Competition through the same laid cable? How does that make sense?
Not sure how energy companies (mains electricity/gas(-the-actual-gas-not-gasoline)) work in the US, but I can choose my 'energy provider' to whom I pay my bills[1] but it's the same national-grid pipes/cables coming into my home. As it can be with POTS, and the copper cables that go between me and the local exchange. FTTP
might have been laid by one of several providers, for high-speed internet, but it also might be ultimately managed/maintained or even laid by the equivalent to the National Grid but for phones and then you're again free to choose which company you pay for your landline/broadband...
I've not done much switching and changing, myself, and I don't know how many areas have High-Speed Internet only through a given supplier and you have to suffer 'inferior' ADSL (or are beyond even its reach, until the local village bands together to lay their own few miles of cable across a willing farmer's land) so leaving you with either truly awful connectivity (compared to most people's current expectations) or forcing you to invest in satellite-internet solutions just to take part in the modern world.
And I'm one of those that doesn't even switch energy-providers as often as I maybe should consider doing (like it's said that people are more likely to get divorced than to change their bank, even...), so I'm not even an expert on what
really happens in the UK. But separating the infrastructure from the 'provider' isn't really an unknown thing. (Ditto different train companies, running on the same tracks.)

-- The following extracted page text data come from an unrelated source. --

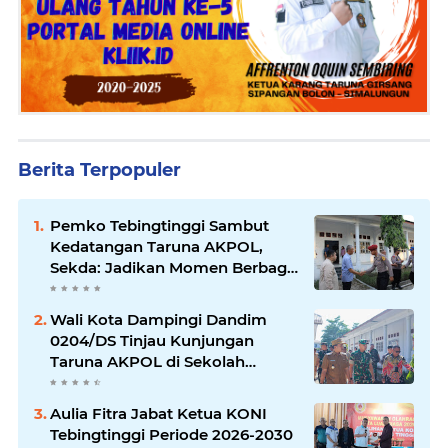
Berita Terpopuler
Pemko Tebingtinggi Sambut
Kedatangan Taruna AKPOL,
Sekda: Jadikan Momen Berbagi
Ilmu
Wali Kota Dampingi Dandim
0204/DS Tinjau Kunjungan
Taruna AKPOL di Sekolah
Rakyat Tebingtinggi
Aulia Fitra Jabat Ketua KONI
Tebingtinggi Periode 2026-2030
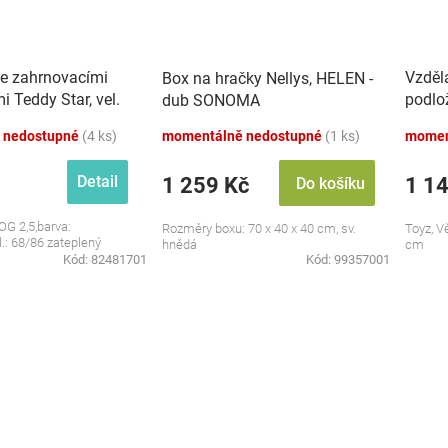
se zahrnovacími
Vzděl
Box na hračky Nellys, HELEN -
 Teddy Star, vel.
podlo
dub SONOMA
zvuky,
 nedostupné
(4 ks)
momentálně nedostupné
(1 ks)
momen
Detail
1 259 Kč
1 1
Do košíku
OG 2,5,barva:
Rozměry boxu: 70 x 40 x 40 cm, sv.
Toyz, V
l.: 68/86 zateplený
hnědá
cm
Kód:
82481701
Kód:
99357001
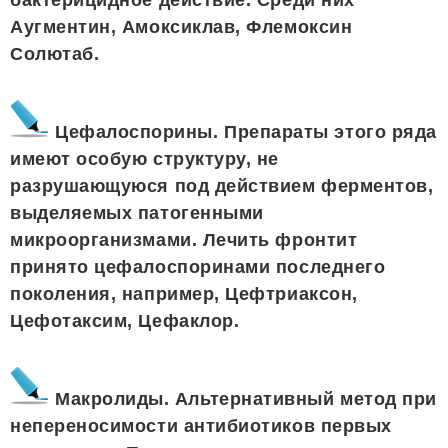
Аугментин, Амоксиклав, Флемоксин
Солютаб.
Цефалоспорины. Препараты этого ряда
имеют особую структуру, не
разрушающуюся под действием ферментов,
выделяемых патогенными
микроорганизмами. Лечить фронтит
принято цефалоспоринами последнего
поколения, например, Цефтриаксон,
Цефотаксим, Цефаклор.
Макролиды. Альтернативный метод при
непереносимости антибиотиков первых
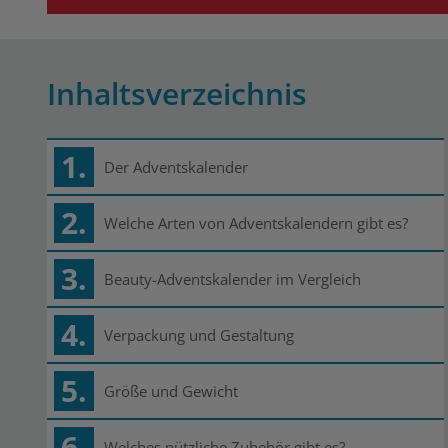
Inhaltsverzeichnis
1.
Der Adventskalender
2.
Welche Arten von Adventskalendern gibt es?
3.
Beauty-Adventskalender im Vergleich
4.
Verpackung und Gestaltung
5.
Größe und Gewicht
6.
Welches nützliche Zubehör gibt es?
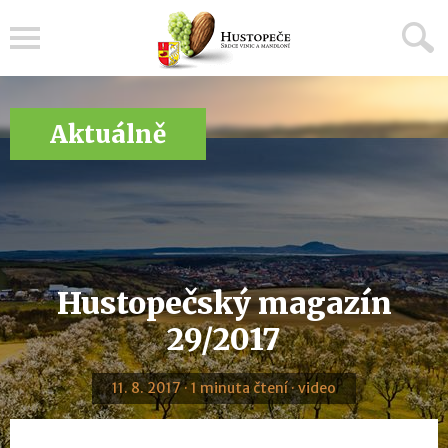
Menu
Aktuálně
Hustopečský magazín
29/2017
11. 8. 2017 · 1 minuta čtení · video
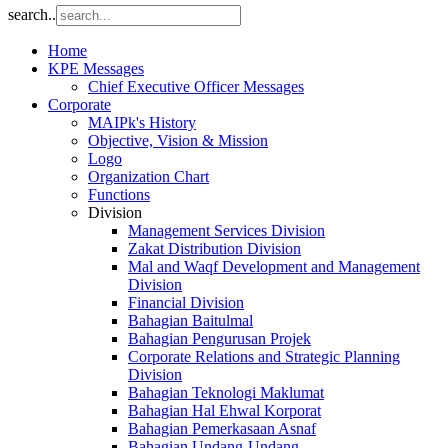
search..
Home
KPE Messages
Chief Executive Officer Messages
Corporate
MAIPk's History
Objective, Vision & Mission
Logo
Organization Chart
Functions
Division
Management Services Division
Zakat Distribution Division
Mal and Waqf Development and Management
Division
Financial Division
Bahagian Baitulmal
Bahagian Pengurusan Projek
Corporate Relations and Strategic Planning
Division
Bahagian Teknologi Maklumat
Bahagian Hal Ehwal Korporat
Bahagian Pemerkasaan Asnaf
Bahagian Undang-Undang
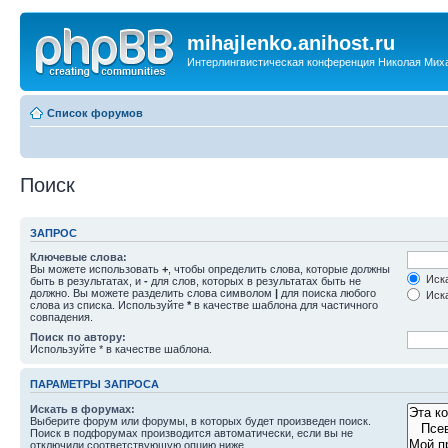
mihajlenko.anihost.ru
Интерлингвистическая конференция Николая Мих
Список форумов
Поиск
ЗАПРОС
Ключевые слова:
Вы можете использовать
+
, чтобы определить слова, которые должны
Иска
быть в результатах, и
-
для слов, которых в результатах быть не
должно. Вы можете разделить слова символом
|
для поиска любого
Иска
слова из списка. Используйте
*
в качестве шаблона для частичного
совпадения.
Поиск по автору:
Используйте * в качестве шаблона.
ПАРАМЕТРЫ ЗАПРОСА
Искать в форумах:
Выберите форум или форумы, в которых будет произведен поиск.
Поиск в подфорумах производится автоматически, если вы не
отключили соответствующую опцию ниже.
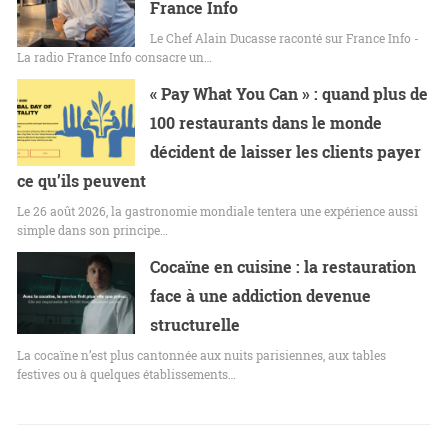
France Info
Le Chef Alain Ducasse raconté sur France Info -
La radio France Info consacre un…
« Pay What You Can » : quand plus de
100 restaurants dans le monde
décident de laisser les clients payer
ce qu’ils peuvent
Le 26 août 2026, la gastronomie mondiale tentera une expérience aussi
simple dans son principe…
Cocaïne en cuisine : la restauration
face à une addiction devenue
structurelle
La cocaïne n’est plus cantonnée aux nuits parisiennes, aux tables
festives ou à quelques établissements…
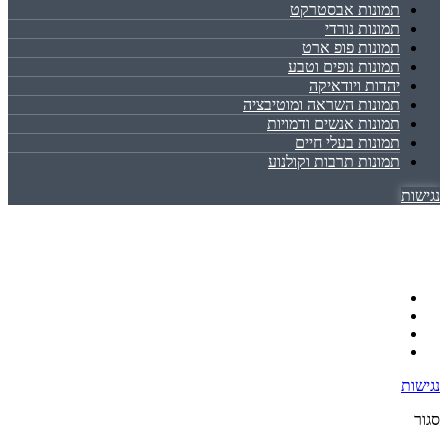
תמונות אבסטרקט
תמונות נורדי
תמונות פופ ארט
תמונות נופים וטבע
יהדות ויודאיקה
תמונות השראה ומוטיבציה
תמונות אנשים ודמויות
תמונות בעלי חיים
תמונות תרבות וקולנוע
נגישות
נגישות
סגור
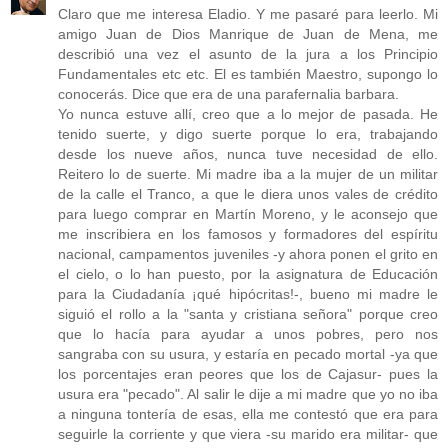
Claro que me interesa Eladio. Y me pasaré para leerlo. Mi
amigo Juan de Dios Manrique de Juan de Mena, me
describió una vez el asunto de la jura a los Principio
Fundamentales etc etc. El es también Maestro, supongo lo
conocerás. Dice que era de una parafernalia barbara.
Yo nunca estuve allí, creo que a lo mejor de pasada. He
tenido suerte, y digo suerte porque lo era, trabajando
desde los nueve años, nunca tuve necesidad de ello.
Reitero lo de suerte. Mi madre iba a la mujer de un militar
de la calle el Tranco, a que le diera unos vales de crédito
para luego comprar en Martín Moreno, y le aconsejo que
me inscribiera en los famosos y formadores del espíritu
nacional, campamentos juveniles -y ahora ponen el grito en
el cielo, o lo han puesto, por la asignatura de Educación
para la Ciudadanía ¡qué hipócritas!-, bueno mi madre le
siguió el rollo a la "santa y cristiana señora" porque creo
que lo hacía para ayudar a unos pobres, pero nos
sangraba con su usura, y estaría en pecado mortal -ya que
los porcentajes eran peores que los de Cajasur- pues la
usura era "pecado". Al salir le dije a mi madre que yo no iba
a ninguna tontería de esas, ella me contestó que era para
seguirle la corriente y que viera -su marido era militar- que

But something tells me that the US attitude to federalised infrastructure (most, obviously not the given example of USPS acting as a backbone to the 'competitors') or even jurisdiction-by-jurisdiction caretaker bodies doesn't give that sort of flexibility. You get what you already got, or can pay extortionately to get, I must presume, but stand to be corrected.
[1] By whatever criteria. Perhaps just because they're the one currently not asking the most for the kinds of consumption I have. Perhaps because one company guarantees you pay for 'green' electricity.